Late this Wednesday night, December 21, the Winter Solstice takes place in central and western North America; in North America's Eastern Time Zone and Western Europe it occurs early Thursday. Therefore, it's not surprising that sunlight these days presents a special feeling.
During recent weeks if you stood outside in late afternoon paying attention to the light's wateriness, the shadows' black, sharp edges, and the air's feeling of things being shifted a bit to one side... you could sense the annual cycle closing down, the specialness in the moment, even this far south in the tropics. I know the feeling is much more pronounced farther north, but it's strong here, too.
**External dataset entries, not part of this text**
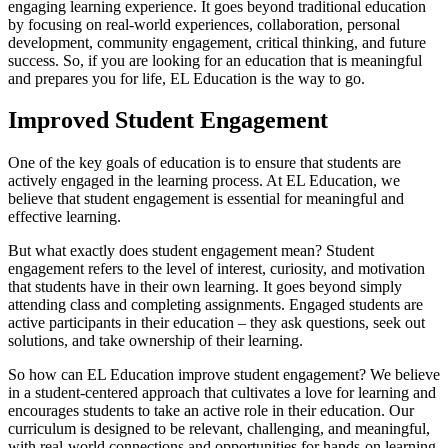
engaging learning experience. It goes beyond traditional education
by focusing on real-world experiences, collaboration, personal
development, community engagement, critical thinking, and future
success. So, if you are looking for an education that is meaningful
and prepares you for life, EL Education is the way to go.
Improved Student Engagement
One of the key goals of education is to ensure that students are
actively engaged in the learning process. At EL Education, we
believe that student engagement is essential for meaningful and
effective learning.
But what exactly does student engagement mean? Student
engagement refers to the level of interest, curiosity, and motivation
that students have in their own learning. It goes beyond simply
attending class and completing assignments. Engaged students are
active participants in their education – they ask questions, seek out
solutions, and take ownership of their learning.
So how can EL Education improve student engagement? We believe
in a student-centered approach that cultivates a love for learning and
encourages students to take an active role in their education. Our
curriculum is designed to be relevant, challenging, and meaningful,
with real-world connections and opportunities for hands-on learning.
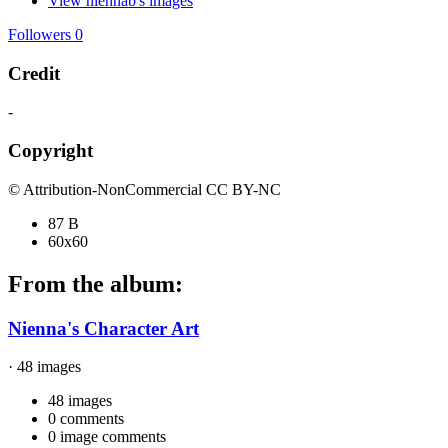
View niennab's images
Followers
0
Credit
-
Copyright
© Attribution-NonCommercial CC BY-NC
87 B
60x60
From the album:
Nienna's Character Art
· 48 images
48 images
0 comments
0 image comments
It's a shame so many festivities take place nowadays distracting us from this majestic ending of the Earth's most important cycle, and the beginning of a new one. During the Winter Solstice I feel more out of step with my native culture than at any other time. Some Maya, the shamans mostly, do celebrate the Solstice in their own way, though usually their date doesn't coincide with mine. And, really, I can't relate with their chants, drinking the balché and offering it to the four directions, the billowing copal incense. Most Winter Solstices, I don't say a word to anyone about it, just keep it in my own head and try to maintain a certain sense of decorum, celebration and reverence the whole day.
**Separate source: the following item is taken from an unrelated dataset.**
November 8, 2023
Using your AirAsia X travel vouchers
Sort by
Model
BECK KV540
This time next year, though, many will be focusing on the Winter Solstice because of all the media hype about the Maya saying that the world will end then. Of course, the Maya don't say that at all. According to one stone slab, or stela, the Mayan Long Count, which began in 3114 BC -- long before any identifiable Maya culture came into being -- ends. But the Maya don't say what happens on that date, other than that another count begins. The whole issue is discussed at http://www.archaeology.org/0911/2012/ .
During the Solstice, the important thing is to look around and see and feel what's in the light, the air, the web of living things gracing that exact moment, and to celebrate it as the new cycle reveals itself, a cycle taking place within another cycle in which the Earth has come into being, has evolved and brought life to a certain point, and now... what... ?
Such magnificence, such mystery...
Late Wednesday night the Earth's and Life-on-Earth's own special moment comes and I inside my mosquito net will give a silent, unseen nod to the whole shebang.